Born 1888 in Wolverhampton, the son of Thomas and Ellen Davies, their fourth son of five. At the time of the 1911 census Sidney was employed as a varnish maker and was a boarder at Wells Lane, Wednesfield, home of his foreman Roger Manning. Thomas’s mother had passed away in 1903. The 1911 census records that Sidney’s father was living at 115 Powell Street with Sidney’s older brother.
Sidney married Evelyn Jebbett in 1915 and they had a son Harold, born the same year.
Sidney died of wounds 27 September 1917.
- William Grealey joined the Royal Navy 13 March 1912, signing up for twelve years’ service. His attestation paper records that he was 5’ 4” tall with brown hair, grey eyes and of a fresh complexion. His employment before joining was as an “iron works labourer.” After shore training as a boy sailor second class progressing to first class William joined HMS Queen, a Queen Class Battleship, on 25 November 1912. He became an ordinary seaman 17 December which is when his service was recognised as beginning. William was then transferred to HMS Berwick, a Mounmouth Class armoured cruiser, on 30 January 1913. On the 19 March 1913 he joined HMS Formidable, a pre-dreadnought battleship, rising to able seaman on 20 January 1914. HMS Formidable was based at Sheerness and was on exercise 1 January 1915 in the English Channel. She was sunk by U-24 the first such sinking of a capital ship in the First World War. The first torpedo struck at 2.40 am hitting the number one boiler, port side, at 3.05am she was struck again on the starboard side, at approximately 4.45am the ship rolled over and sank.
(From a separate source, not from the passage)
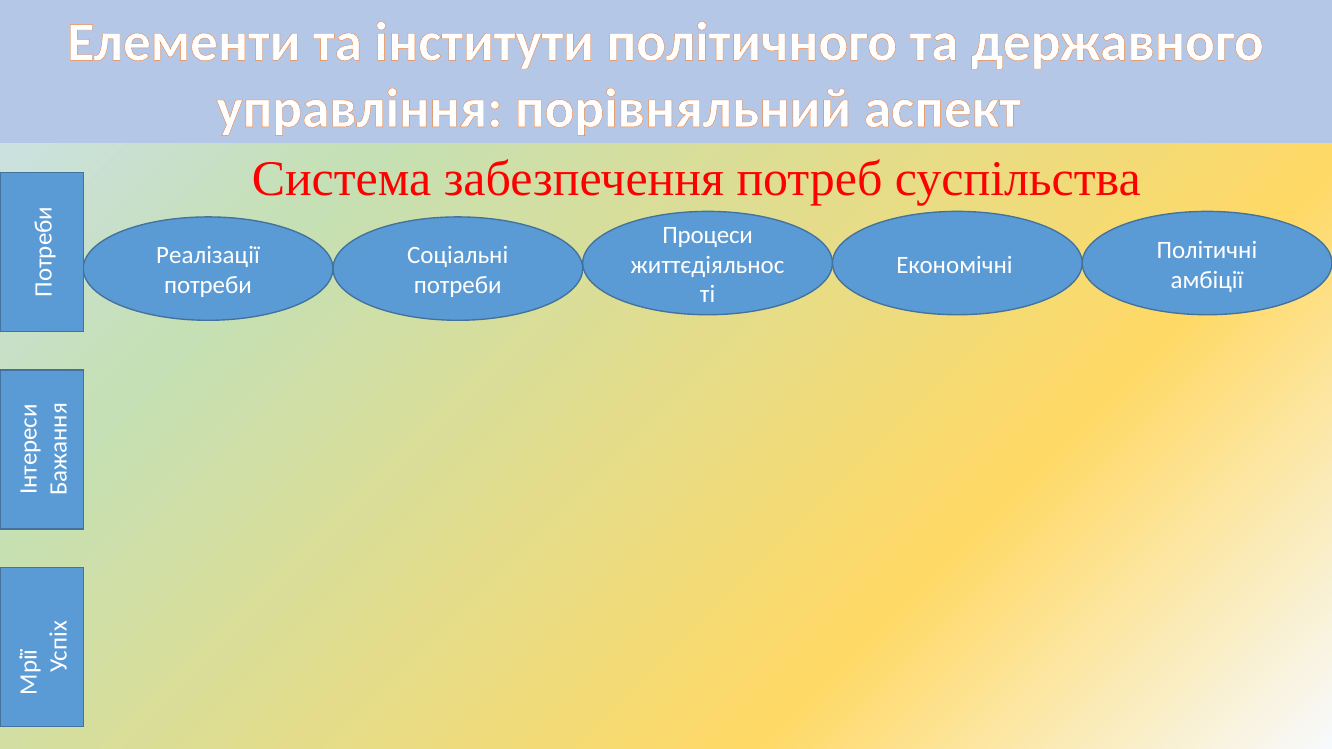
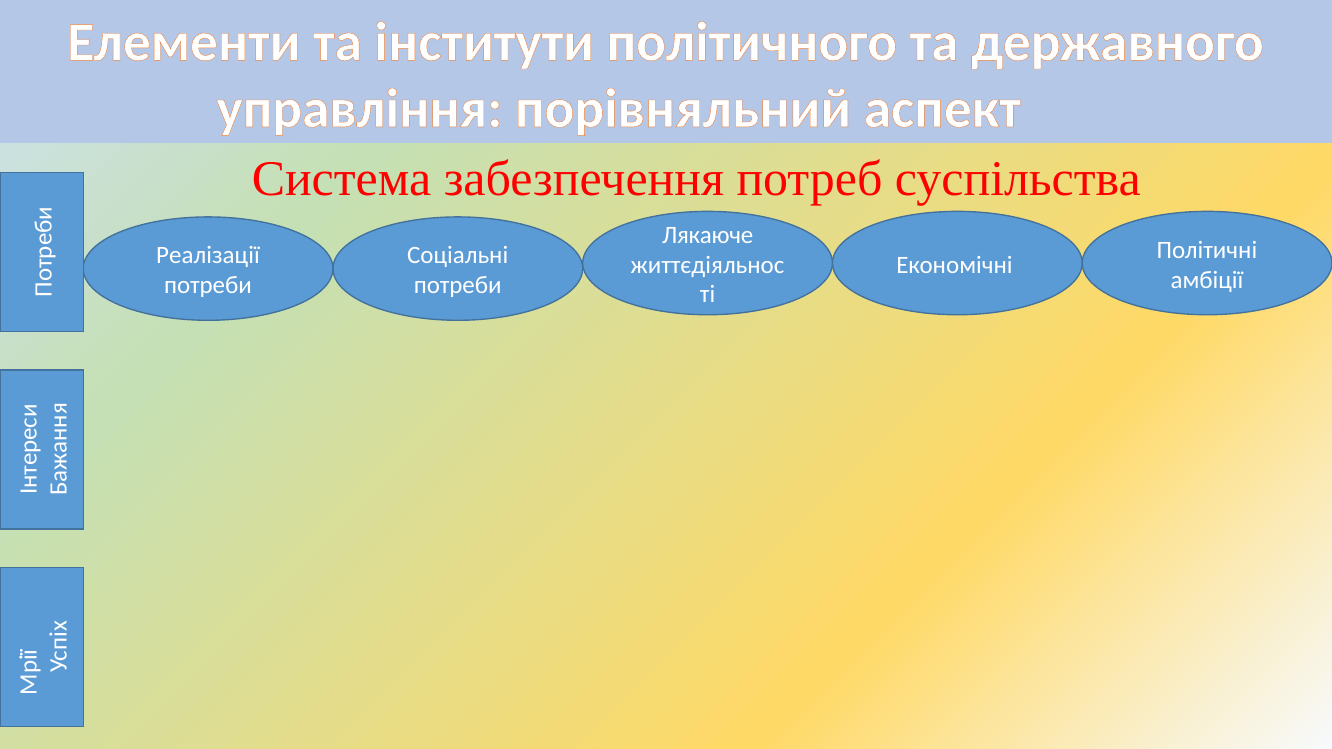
Процеси: Процеси -> Лякаюче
- There was a third Gully brother who served during the First World War. 9773 Private Esau Gully who entered the war 21/7/15 (Balkans) with 7th Battalion South Staffs Regiment and was discharged “sick” 8/7/17 whilst serving with the 2nd Battalion South Staffs Regiment. Private Charles Gully was killed by a snipers bullet whilst on sentry duty.
- It appears that the Joseph Thomas Hartland mentioned in the Express & Star was the man (service number 9721) who died on 20 September 1914. We have received further details about the other man, which will be featured in a future post.